Wayne Hale retired from NASA in 2010 after a 32-year career that included making the go/no-go decisions on 41 space shuttle missions and overseeing the agency’s return-to-flight efforts after the 2003 Columbia accident.
Today he leads the human spaceflight practice at Special Aerospace Services, a Boulder, Colorado-based consultancy that counts Lockheed Martin, Sierra Nevada Corp., and United Launch Alliance among its clients. He also writes on his blog about his NASA experience, including close calls on other shuttle missions. He serves, in effect, as the conscience of the agency, offering reminders of just how difficult human spaceflight can be.
One the eve of NASA’s annual Day of Remembrance, Hale offered some advice from Apollo 1, Challenger and Columbia: “The lesson to take away here is not to give up. If it is unsafe say so. If overruled, appeal.”
On making the call to stop a launch: Back in the days when I was the flight director, there were plenty of times when I was the guy, along with my weatherman or one or two other folks, that had to stand up and say, “We are not going to do this.”
It is hard to stop the train. What is really hard is the third or fourth day in a row where you’ve had repeated difficulties and everybody is getting really tired of showing up at whatever time it is in the middle of the night to be in the [Kennedy Space Center Launch Control Center’s] Firing Room getting ready for a launch and yet again something is not right.
That is one of the aspects of Challenger. They went through so many launch scrubs on that flight and on the one preceding it. People were tired and said, “Can’t we just fly this thing?” You have to guard against that. Every time has to stand on its own merits. You are either good to go or you are not. It doesn’t matter how many times it takes.
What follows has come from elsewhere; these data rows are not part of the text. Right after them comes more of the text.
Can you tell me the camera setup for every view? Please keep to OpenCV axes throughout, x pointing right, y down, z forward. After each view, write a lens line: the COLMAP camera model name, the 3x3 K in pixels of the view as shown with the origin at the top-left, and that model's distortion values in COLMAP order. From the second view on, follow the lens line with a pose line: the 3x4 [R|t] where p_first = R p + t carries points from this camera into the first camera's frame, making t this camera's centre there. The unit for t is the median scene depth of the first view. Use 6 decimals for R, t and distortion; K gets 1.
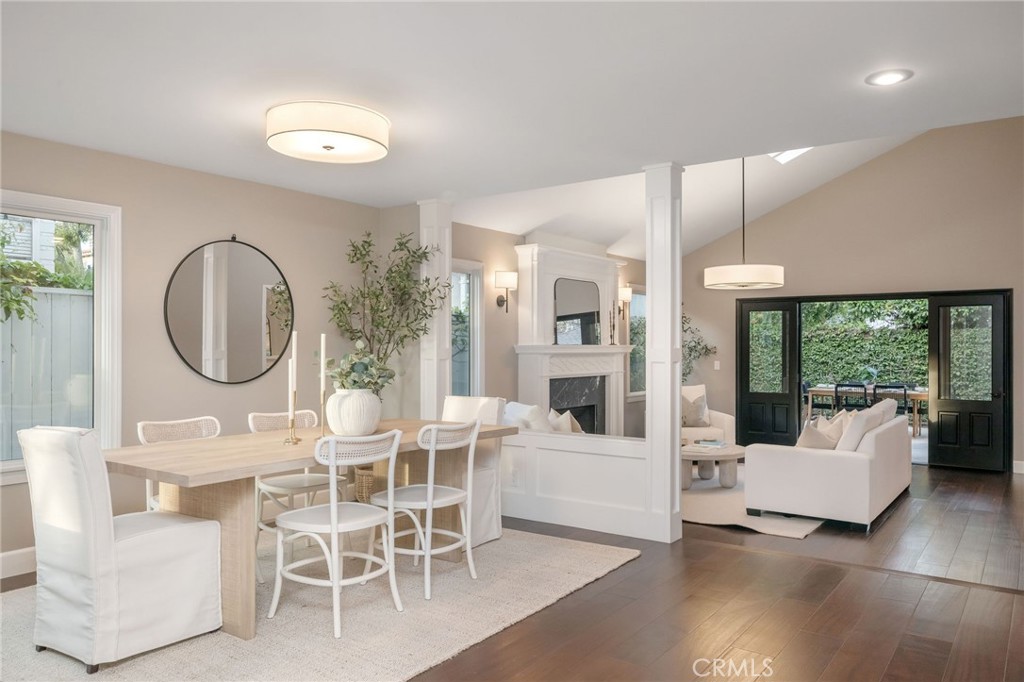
lens RADIAL K [[745.7, 0, 512.0], [0, 745.7, 341.0], [0, 0, 1]] dist [-0.001207, -0.000891]
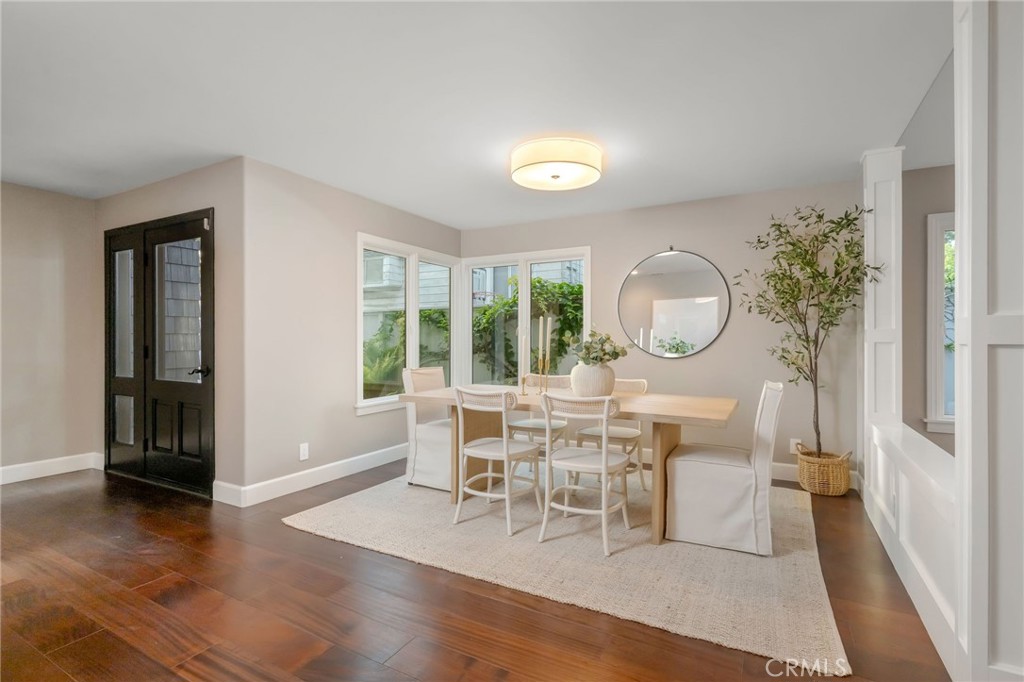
lens RADIAL K [[482.0, 0, 512.0], [0, 482.0, 341.0], [0, 0, 1]] dist [0.000831, -0.000048]
pose [[0.118311, 0.003679, -0.992970, 0.595093], [0.010821, 0.999929, 0.004994, 0.026909], [0.992918, -0.011336, 0.118263, 0.820715]]
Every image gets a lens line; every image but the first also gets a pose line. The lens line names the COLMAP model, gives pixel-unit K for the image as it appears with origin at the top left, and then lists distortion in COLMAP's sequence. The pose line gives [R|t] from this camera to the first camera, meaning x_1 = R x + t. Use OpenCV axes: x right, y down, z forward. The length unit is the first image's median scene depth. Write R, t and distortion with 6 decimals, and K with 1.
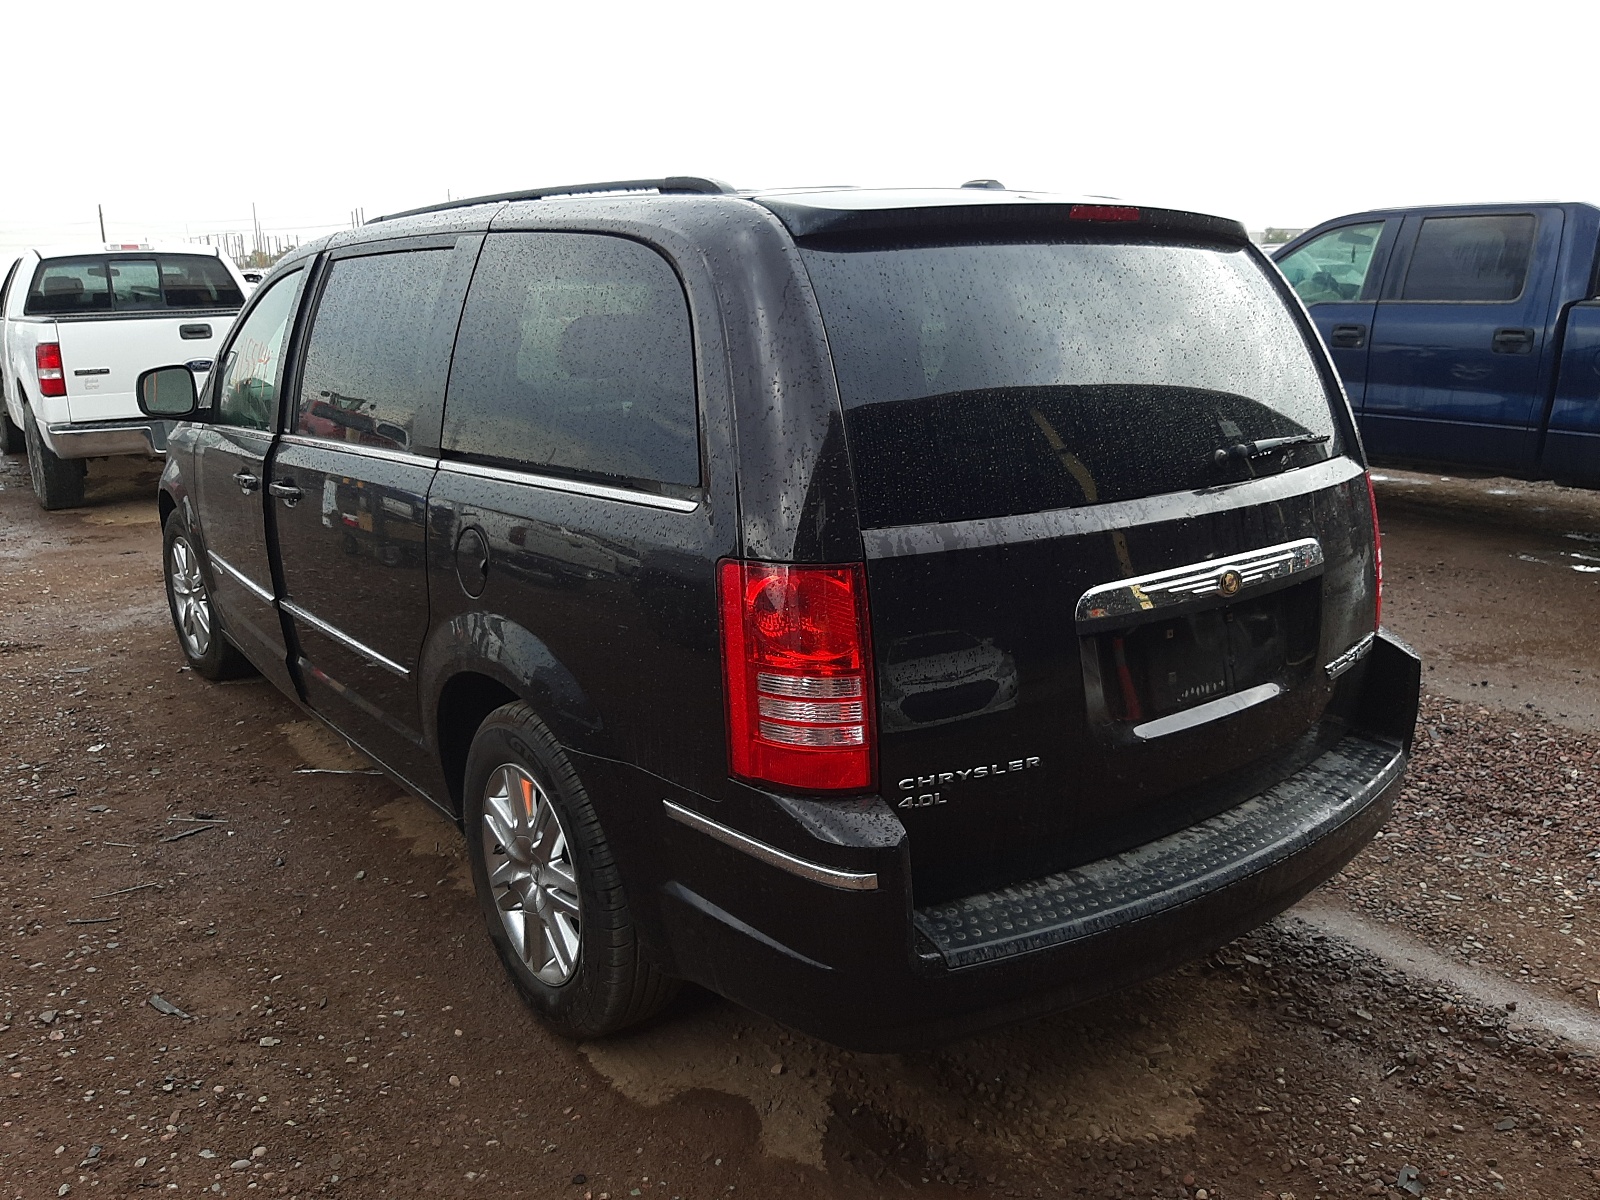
lens RADIAL K [[1240.9, 0, 794.0], [0, 1240.9, 588.5], [0, 0, 1]] dist [0.072269, -0.153886]
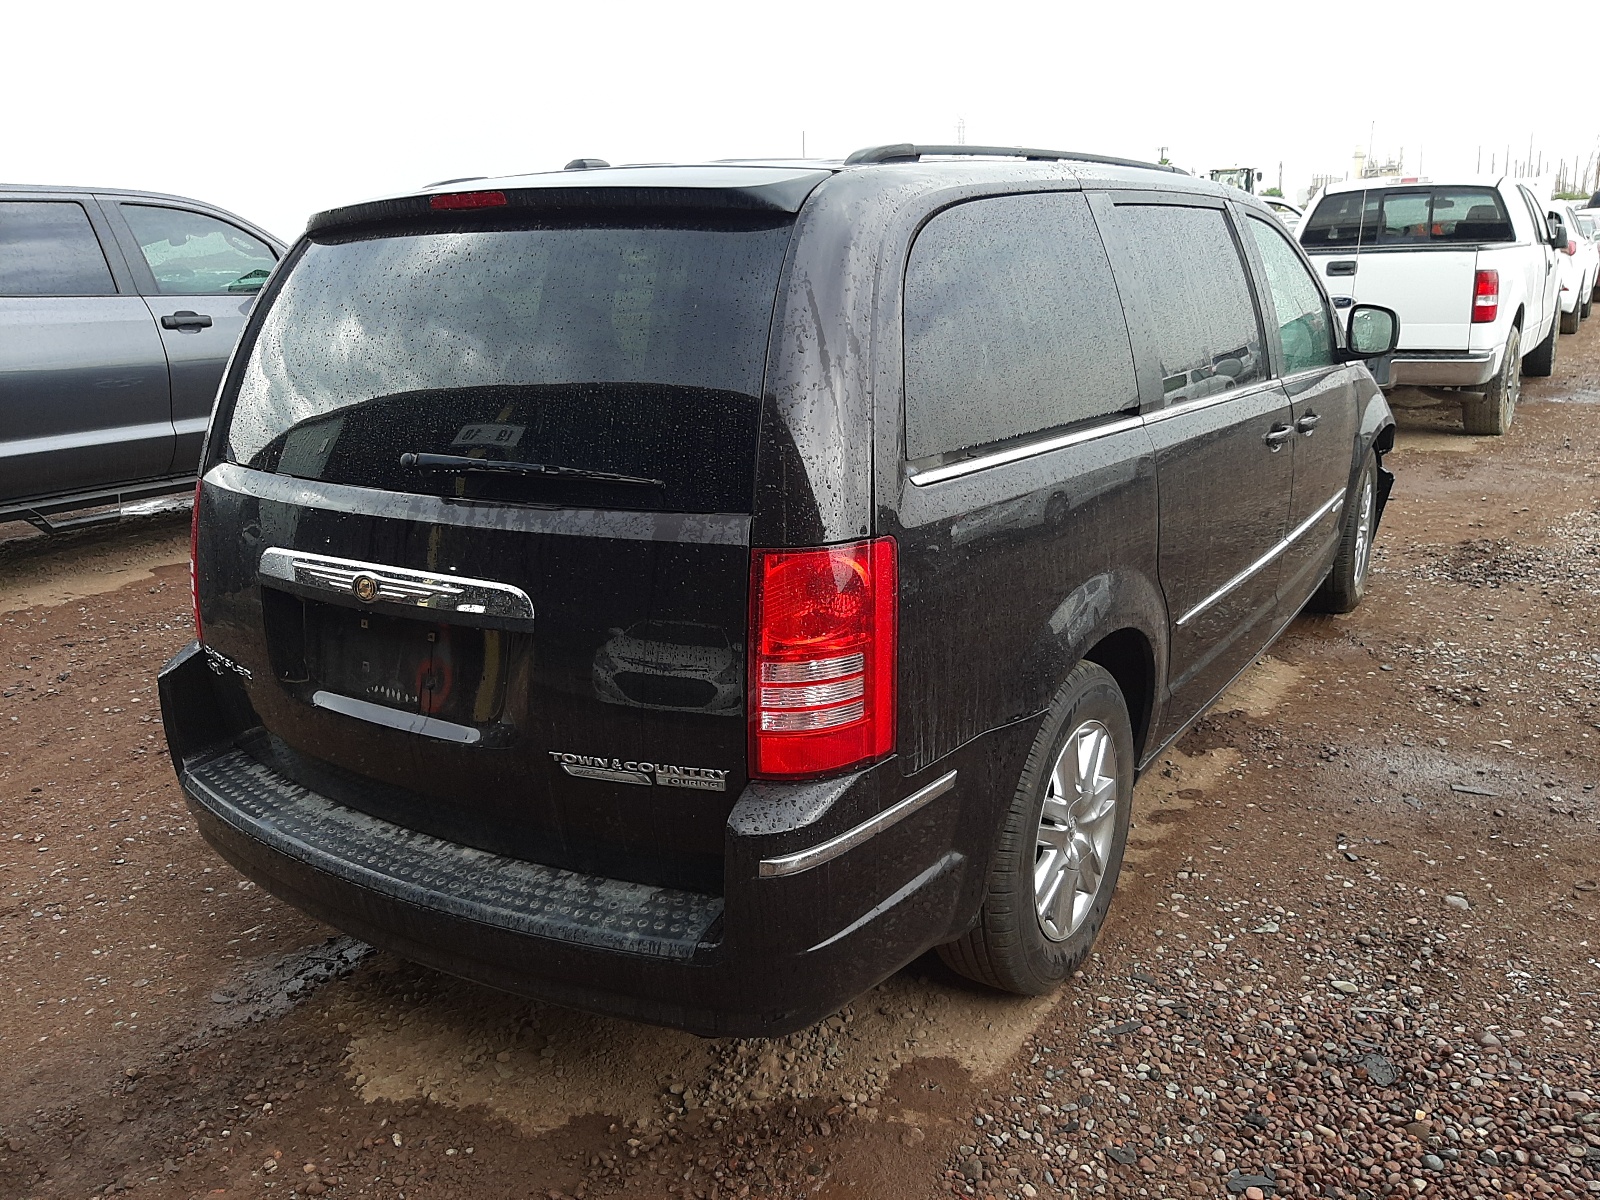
lens RADIAL K [[1241.7, 0, 800.0], [0, 1241.7, 600.0], [0, 0, 1]] dist [0.046446, -0.107332]
pose [[0.362078, 0.265301, -0.893597, 1.231071], [-0.201875, 0.958209, 0.202686, -0.239686], [0.910025, 0.107007, 0.400504, 0.844731]]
On voicing dissent: They tried to implement changes after Challenger and it kind of wore off or didn’t take. We made a concerted effort after Columbia to encourage dissenting opinions and listen to people that had concerns. I know that worked well through the end of shuttle. Of course I’m retired now, but I do keep in close touch with people in the agency and they tell me that dissenting opinions are still elicited and listened to, at least in the human spaceflight part of the organization. I would think it is easier now. Whether or not you can actually prevent a tragedy, you never know. It’s a very low margin [for error] business.
On the importance of not forgetting Challenger and Columbia: It will be sometime before NASA is back in the business of launching people into space again. I hope the folks on that day remember those lessons.
With at least a decade between the end of the space shuttle and Orion’s first crewed mission, it might be a different group of people making the decisions.
Commercial crew certainly will fly before 2021, but it will have been a long time since NASA has been in charge of a rocket that flies. How many people will have changed out of the workforce? We need to keep those lessons alive.
I’m in the middle of reading ‘Truth, Lie and O-rings,’ Allan McDonald’s book. .. It is striking how those people were shut down. I really believe that would not happen today.”